Historically in Guyana, the premier Indian organization, the British Guiana East Indian Association (BGEIA), established in 1916, with its origin in Berbice, gave recognition to the importance of Indian arrival. The British Guiana Dramatic Society (BGDS), starting in 1937, held its yearly theatrical performances in May. The BGDS selected May month for their activities so as to mark Indian arrival to British Guiana and to pay tribute to their patron-dramatist, Rabindranath Tagore, the Bengali poet and writer from Kolkata who was the first non-European to win the Nobel Peace Prize in 1913, and who was born on May 7.

In recognition of this historic event, in the preamble to his Message on May 5, 2021, President Mohamed Irfaan Ali, said “I greet all Guyanese on the occasion of Arrival Day 2021. This special day is commemorated as a public holiday on May 5 each year. It celebrates the contributions to the national development of our African, Indian, Chinese, Portuguese and Euro-pean ancestors and their descendants.” In contrast, former Presi-dent Granger’s Message delivered during the previous year read: “Indian Arrival Day is celebrated each year on 5th May. The East Indians who arrived came largely from the Uttar Pradesh and Southern Indian regions of India.” The presidential narratives are distinctly noteworthy. Emancipation Day is dedicated to our African brothers and sisters, Amerindian Month is dedicated to our First People, and the Chinese first arrived in January (1853). The two groups that arrived in May were the Portuguese (May 3) and Indians (May 5). I surmise that the Portuguese will not take kindly to having their day of arrival subsumed under the same day as Indians. In effect, President Granger, as early as 2017, had established a precedent for the designation of Indian Arrival Day when he issued public notices proclaiming, “Chinese Arrival Day,” “Portuguese Arrival Day” and “Indian Arrival Day.”

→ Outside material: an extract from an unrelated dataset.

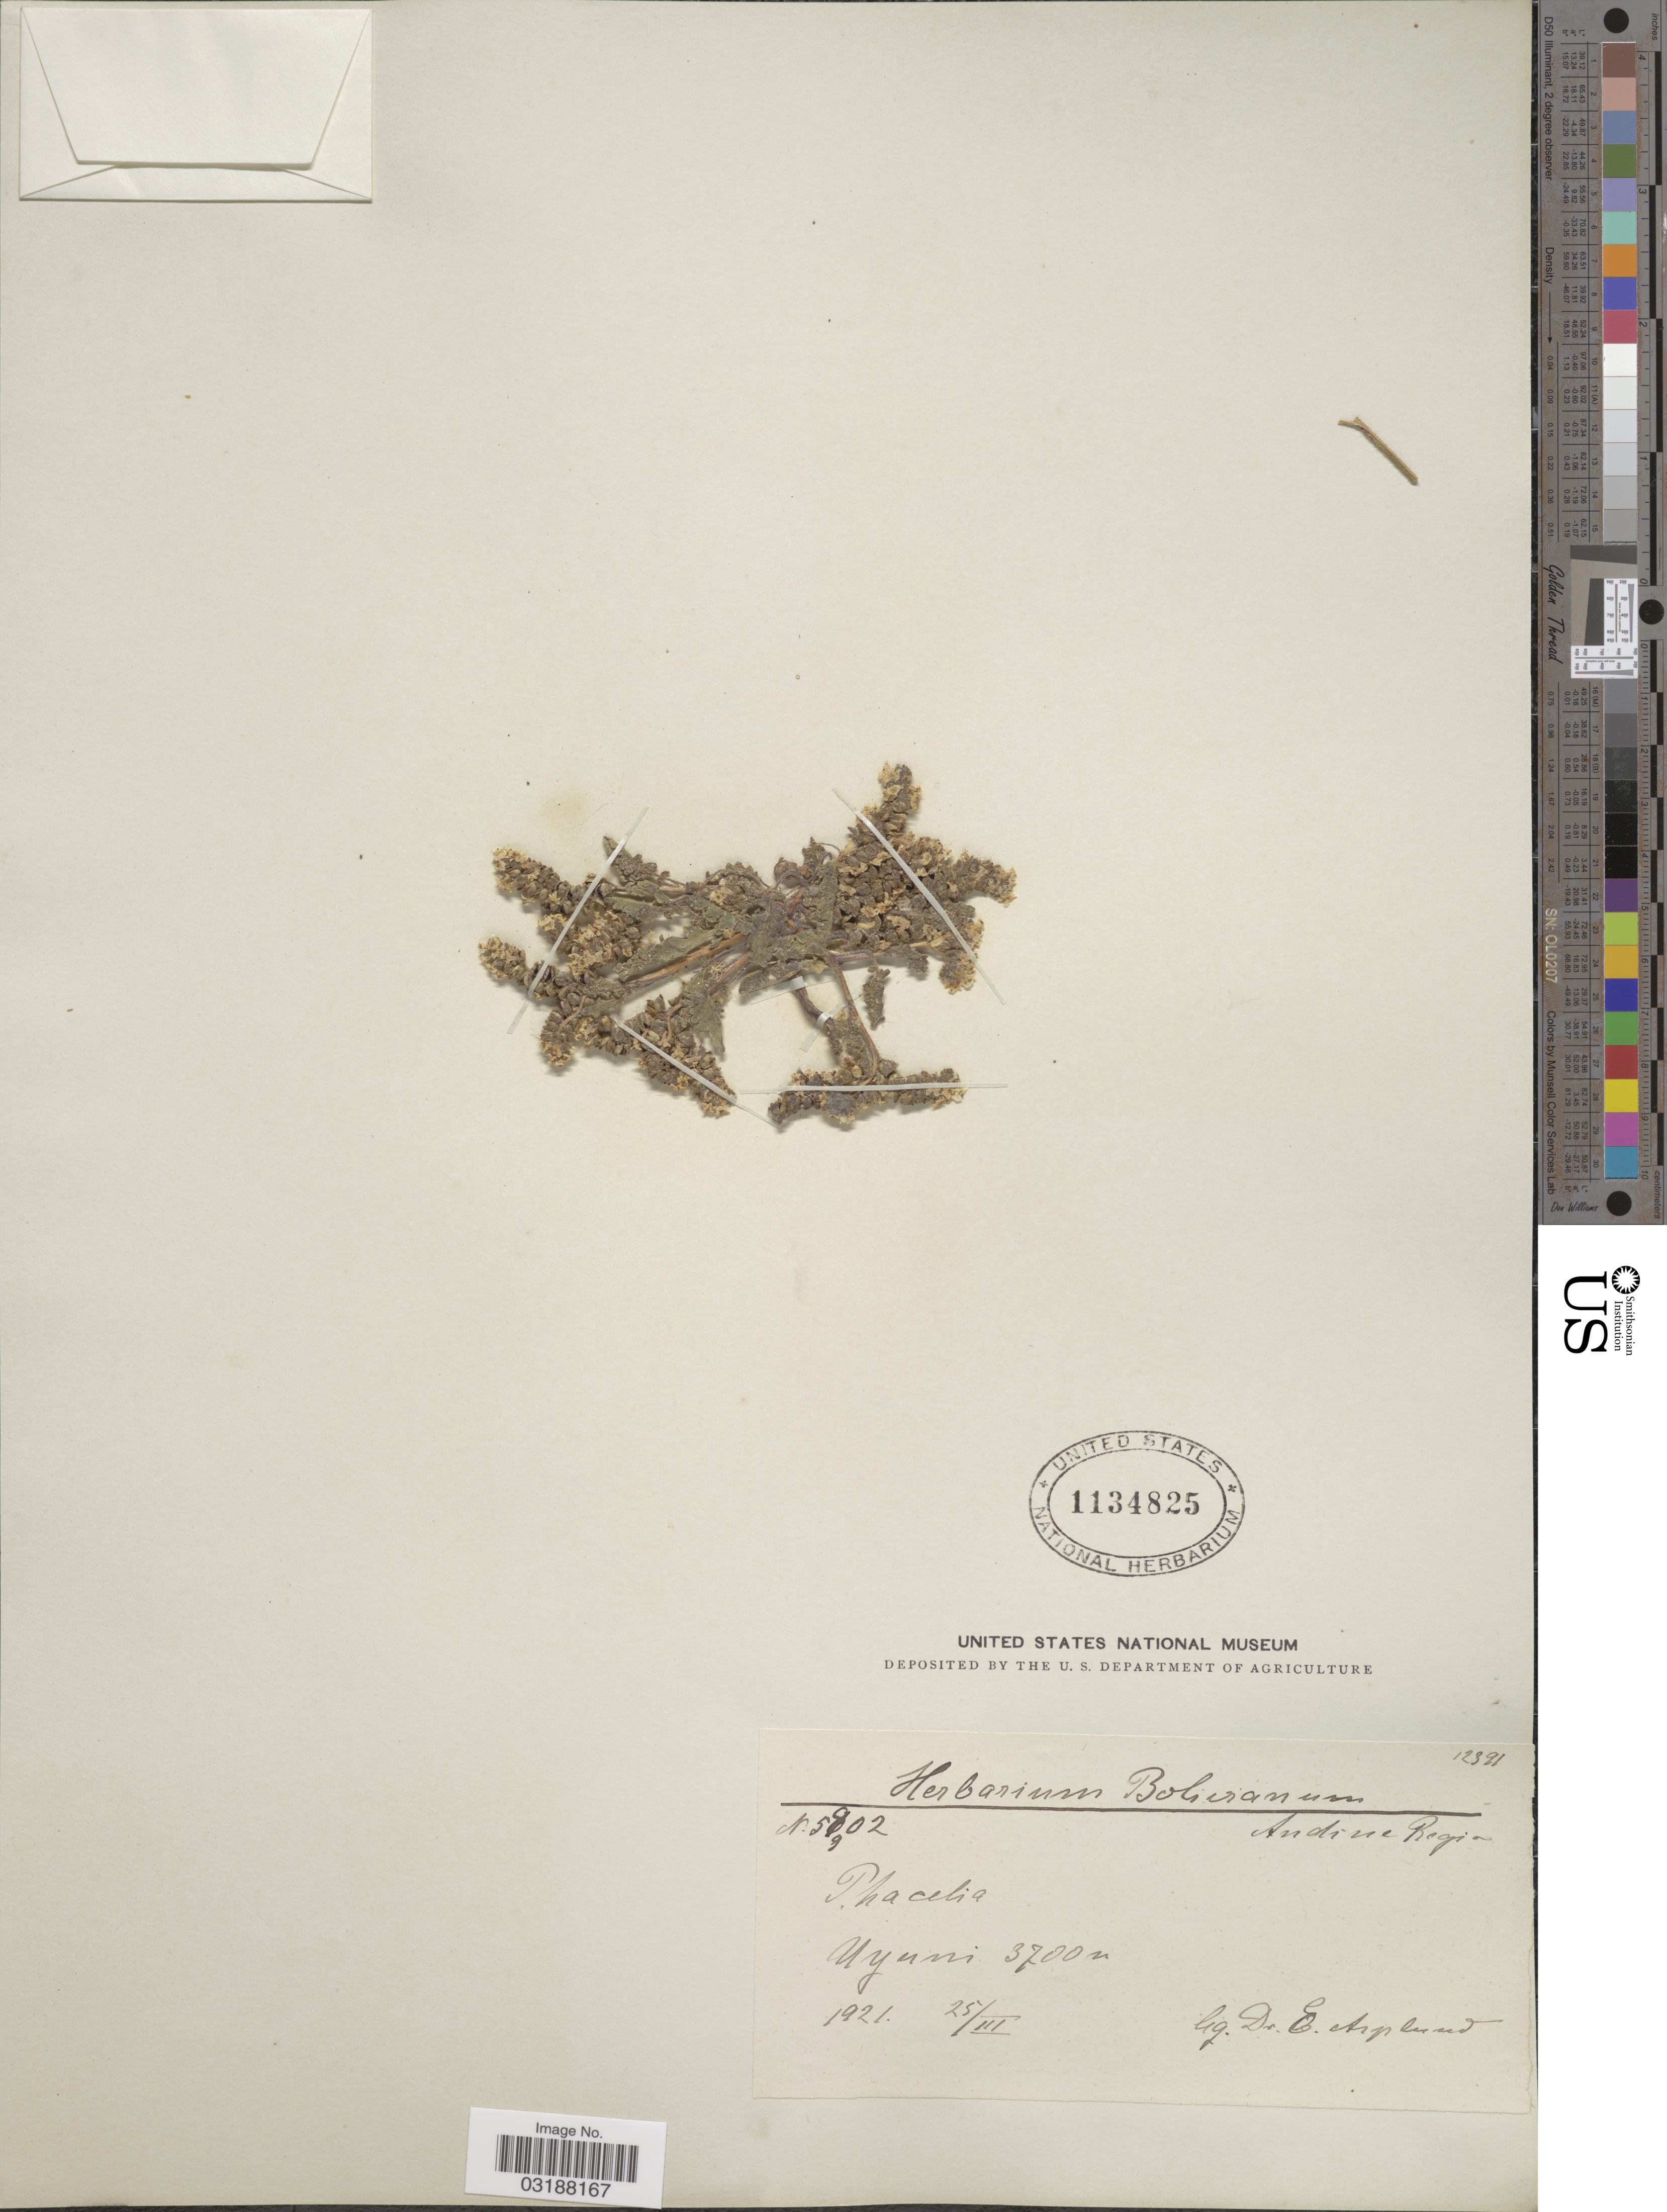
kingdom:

That May 5 was officially intended as Indian Arrival Day dates back to a process started on April 14, 2003, when a Special Select Parliamentary Committee was established to review “The Public Holidays Act, Chapter 19:07.” As former ROAR parliamentarian Ravi Dev explained, when the said day was approved by the Parliamentary Committee in 2004, it was called Indian Arrival Day. The rationale for considering the holiday began with the introduction of a Report of the Special Select Committee: “Guyanese of Indian origin, who form a large portion of the country’s population, had for a period of in excess of the past forty years, been calling for 5th May to be declared a statutory public holiday, in observance of the arrival of the first batch of Indian indentured labourers who came to the then British Guiana in 1838.”

Yet the Government’s Resolution (No.12 of 2003) to establish the Committee declared that it should review as a possible public holiday “Arrival Day, that is to say, the 5th May, or, if that day is a Sunday, the following day.” In its conclusion, the Committee noted: “While the aforesaid recommendation (on the holiday be named “Arrival Day) is in keeping with our mandate, the Committee wishes to note that all the submissions favouring 5th May as a Public Holiday recommended that it be designated ‘Indian Arrival Day’ as is the case in Trinidad and Tobago.” The resolution was sent to the National Assembly on April 29, 2004, and “Arrival Day” was officially observed on May 5 of that year. It was the PPP parliamentarians who subsequently dropped the “Indian” from Arrival Day.

The PPP, in this particular case, seems to be bending over backward in order to avoid acknowledging Indian Guyanese’s claim to national recognition. It was Presbyterian Rev. J.B. Cropper, whose sole purpose was to harvest Christian converts, who declared that “without the labour of the East Indian, the Colony would today have been little more than a mangrove swamp fringed with courida bush.” Cropper was being overly generous with his assessment of Indian contributions to Guyana’s development at the 1938 centenary celebrations. However, the fact remains that Dr. Cheddi Jagan was committed to recognizing May 5 as a holiday. The PNC is on board. It now remains to be seen whether the government will continue to remain impervious to the sentiments of its large Indian constituency, who, through thick and thin, have provided multi-generational support for the PPP.